--- START ---
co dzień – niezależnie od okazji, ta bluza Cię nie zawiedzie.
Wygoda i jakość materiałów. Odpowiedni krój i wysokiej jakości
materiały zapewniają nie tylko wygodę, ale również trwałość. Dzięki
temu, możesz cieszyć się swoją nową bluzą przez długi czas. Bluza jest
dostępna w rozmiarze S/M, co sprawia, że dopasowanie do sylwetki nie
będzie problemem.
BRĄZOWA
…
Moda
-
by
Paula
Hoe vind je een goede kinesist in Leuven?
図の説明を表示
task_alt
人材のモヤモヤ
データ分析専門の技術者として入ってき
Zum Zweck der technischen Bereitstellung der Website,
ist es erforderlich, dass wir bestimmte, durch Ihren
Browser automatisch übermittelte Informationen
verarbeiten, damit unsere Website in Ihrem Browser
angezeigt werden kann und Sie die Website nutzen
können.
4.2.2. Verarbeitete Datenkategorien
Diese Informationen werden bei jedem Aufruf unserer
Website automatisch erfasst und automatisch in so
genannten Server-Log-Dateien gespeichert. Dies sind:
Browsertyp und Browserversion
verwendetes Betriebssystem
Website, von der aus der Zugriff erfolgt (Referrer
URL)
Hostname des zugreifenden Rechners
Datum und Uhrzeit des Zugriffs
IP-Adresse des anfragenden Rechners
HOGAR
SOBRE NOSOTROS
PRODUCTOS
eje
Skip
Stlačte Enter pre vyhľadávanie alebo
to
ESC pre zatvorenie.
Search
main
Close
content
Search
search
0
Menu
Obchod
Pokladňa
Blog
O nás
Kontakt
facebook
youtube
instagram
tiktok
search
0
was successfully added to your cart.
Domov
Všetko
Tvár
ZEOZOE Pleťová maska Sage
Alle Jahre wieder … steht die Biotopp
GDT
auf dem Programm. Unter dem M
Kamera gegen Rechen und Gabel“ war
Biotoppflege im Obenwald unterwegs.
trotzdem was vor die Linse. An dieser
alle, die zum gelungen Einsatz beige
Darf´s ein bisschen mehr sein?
--- END ---
Job:
Top to bottom, set down the whole listing exactly.

Result of the exercise:
co dzień – niezależnie od okazji, ta bluza Cię nie zawiedzie.
Wygoda i jakość materiałów. Odpowiedni krój i wysokiej jakości
materiały zapewniają nie tylko wygodę, ale również trwałość. Dzięki
temu, możesz cieszyć się swoją nową bluzą przez długi czas. Bluza jest
dostępna w rozmiarze S/M, co sprawia, że dopasowanie do sylwetki nie
będzie problemem.
BRĄZOWA
…
Moda
-
by
Paula
Hoe vind je een goede kinesist in Leuven?
図の説明を表示
task_alt
人材のモヤモヤ
データ分析専門の技術者として入ってき
Zum Zweck der technischen Bereitstellung der Website,
ist es erforderlich, dass wir bestimmte, durch Ihren
Browser automatisch übermittelte Informationen
verarbeiten, damit unsere Website in Ihrem Browser
angezeigt werden kann und Sie die Website nutzen
können.
4.2.2. Verarbeitete Datenkategorien
Diese Informationen werden bei jedem Aufruf unserer
Website automatisch erfasst und automatisch in so
genannten Server-Log-Dateien gespeichert. Dies sind:
Browsertyp und Browserversion
verwendetes Betriebssystem
Website, von der aus der Zugriff erfolgt (Referrer
URL)
Hostname des zugreifenden Rechners
Datum und Uhrzeit des Zugriffs
IP-Adresse des anfragenden Rechners
HOGAR
SOBRE NOSOTROS
PRODUCTOS
eje
Skip
Stlačte Enter pre vyhľadávanie alebo
to
ESC pre zatvorenie.
Search
main
Close
content
Search
search
0
Menu
Obchod
Pokladňa
Blog
O nás
Kontakt
facebook
youtube
instagram
tiktok
search
0
was successfully added to your cart.
Domov
Všetko
Tvár
ZEOZOE Pleťová maska Sage
Alle Jahre wieder … steht die Biotopp
GDT
auf dem Programm. Unter dem M
Kamera gegen Rechen und Gabel“ war
Biotoppflege im Obenwald unterwegs.
trotzdem was vor die Linse. An dieser
alle, die zum gelungen Einsatz beige
Darf´s ein bisschen mehr sein?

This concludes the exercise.